Maria Popova of the website Brain Pickings, in an interview
with Krista Tippet argued, “Critical thinking without hope is cynicism. But
hope without critical thinking is naïveté. I try to live in this place between
the two to try to carve a life out [hone a niche] there because finding fault
and feeling hopeless about improving our situation produces resignation of
which cynicism is a symptom and against which it is the sort of futile
self-protection mechanism.”
Here Popova practice provides an elegant example of a
well-adjusted, thoughtful person who tackles via “a subjective lens on what
matters in the world and why." It is a public example into how to live and
what it means to lead a good life.
Here I unpack the above statement a bit as it oscillates
with my idea of gentle cynicism as a way of navigating the challenging
territory between and to prevent full-blown cynicism while working and
hope. For me gentle cynicism is dealing with the limitations of a world
juxtaposed with the social and moral issues of the day filtered through
narrative, poetry, philosophy and social ethic (tools for critical thinking).
Here is a visual, continuum model that places “hope” as the
mean good.
Cynicism gentle cynicism Hope mediocrity Naiveté
-----------------------------------------> <-----------------------------------
Critical
Thinking Unreflected Life
[Self-protective resignation] [Blind resignation]
[Self-protective resignation] [Blind resignation]
But on the other hand, believing blindly that everything
will work out just fine also produces a kind of resignation because
we have no motive to apply ourselves toward making things better [telos]. And I
think in order to survive, both as individuals and as a civilization, but
especially in order to thrive; we need to bridge critical thinking with
hope.

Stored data
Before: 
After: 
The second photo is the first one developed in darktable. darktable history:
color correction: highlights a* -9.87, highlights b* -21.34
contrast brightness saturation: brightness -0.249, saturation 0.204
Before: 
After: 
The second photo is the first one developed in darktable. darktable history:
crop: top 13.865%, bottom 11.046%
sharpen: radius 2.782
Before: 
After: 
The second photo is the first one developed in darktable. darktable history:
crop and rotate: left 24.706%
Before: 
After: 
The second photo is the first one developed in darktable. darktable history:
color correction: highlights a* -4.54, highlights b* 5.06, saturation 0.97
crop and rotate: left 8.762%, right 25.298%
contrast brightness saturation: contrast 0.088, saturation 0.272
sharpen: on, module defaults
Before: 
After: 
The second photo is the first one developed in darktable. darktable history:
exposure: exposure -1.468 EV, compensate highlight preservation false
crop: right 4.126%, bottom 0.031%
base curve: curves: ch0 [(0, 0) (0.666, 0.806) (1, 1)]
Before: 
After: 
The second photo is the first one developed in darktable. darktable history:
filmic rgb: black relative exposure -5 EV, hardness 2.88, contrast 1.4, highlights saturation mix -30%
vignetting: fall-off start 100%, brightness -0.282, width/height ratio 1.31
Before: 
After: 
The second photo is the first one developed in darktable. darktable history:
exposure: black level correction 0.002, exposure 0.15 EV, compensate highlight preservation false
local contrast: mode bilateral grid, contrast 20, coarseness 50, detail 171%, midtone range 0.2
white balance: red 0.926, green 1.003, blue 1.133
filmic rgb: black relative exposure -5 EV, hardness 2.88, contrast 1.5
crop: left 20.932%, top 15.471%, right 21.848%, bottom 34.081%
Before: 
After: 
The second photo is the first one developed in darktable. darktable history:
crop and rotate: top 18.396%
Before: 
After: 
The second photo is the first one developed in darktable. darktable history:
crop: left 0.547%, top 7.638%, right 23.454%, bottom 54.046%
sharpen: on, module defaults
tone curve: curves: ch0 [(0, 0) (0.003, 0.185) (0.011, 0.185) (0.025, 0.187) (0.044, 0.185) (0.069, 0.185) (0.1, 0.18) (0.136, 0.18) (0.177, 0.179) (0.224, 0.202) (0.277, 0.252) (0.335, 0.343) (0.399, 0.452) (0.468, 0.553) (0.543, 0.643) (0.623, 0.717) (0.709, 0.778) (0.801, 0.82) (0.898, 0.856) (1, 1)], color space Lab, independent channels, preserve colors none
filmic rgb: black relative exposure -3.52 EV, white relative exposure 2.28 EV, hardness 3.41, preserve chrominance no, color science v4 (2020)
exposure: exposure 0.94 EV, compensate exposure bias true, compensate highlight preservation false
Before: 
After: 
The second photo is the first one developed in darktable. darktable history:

■ Things to do
**A.** From the passage on cynicism and hope, write out the part that opens with the words containing "Maria Popova of" and closes with "a good life.".
**B.** Extend the passage on cynicism and hope, beginning after its final sentence.

■ Replies
**A.**
Maria Popova of the website Brain Pickings, in an interview
with Krista Tippet argued, “Critical thinking without hope is cynicism. But
hope without critical thinking is naïveté. I try to live in this place between
the two to try to carve a life out [hone a niche] there because finding fault
and feeling hopeless about improving our situation produces resignation of
which cynicism is a symptom and against which it is the sort of futile
self-protection mechanism.”
Here Popova practice provides an elegant example of a
well-adjusted, thoughtful person who tackles via “a subjective lens on what
matters in the world and why." It is a public example into how to live and
what it means to lead a good life.

**B.**
Hope seeks out possibility, requires necessity, and is the
proper relating of self to itself. (Paul Ricoeur). In
Kierkegaard’s Sickness unto Death, Ricoeur writes that despair comes
from the self misrelating to itself. The misrelation is not recognizing what
the self is, which is synthesis of the infinite and the finite. Hope,
conversely, is a proper relating of the self to itself, especially concerning
the expectations one has of oneself. Expect too much of self, then one may
despair of attaining one’s goals; expect too little of self and one may well
despair of ever accomplishing anything at all.
Hope theory (CR Snyder) is the perceived capacity to
derive pathways to desired goals (in relation to mean goods) and to motivate
oneself via agency thinking to use those pathways. Here hope is a positive
motivational state that is based on an interactively derived sense of
successful (a) agency (goal-directed energy) and (b) pathways (planning to meet
goals).
The trilogy of Hope:
Goals - anchor one’s thinking about the future to specific
goals
Agency - those capable of pursuing goals, who believe in their
own capacity
Pathways - those that can imagine or plan way to achieve goals
step by step along a pathway
Sources:
Huskey, Rebecca K., Paul Ricoeur on Hope:
Expecting the Good. New York, Peter Lang Publishing. 2009.
Popova, Maria, transcript from interview with,
“Cartographer of Meaning in a Digital Age” accessed from On Being,
05/14/2015.http://onbeing.org/program/transcript/7584#main_content.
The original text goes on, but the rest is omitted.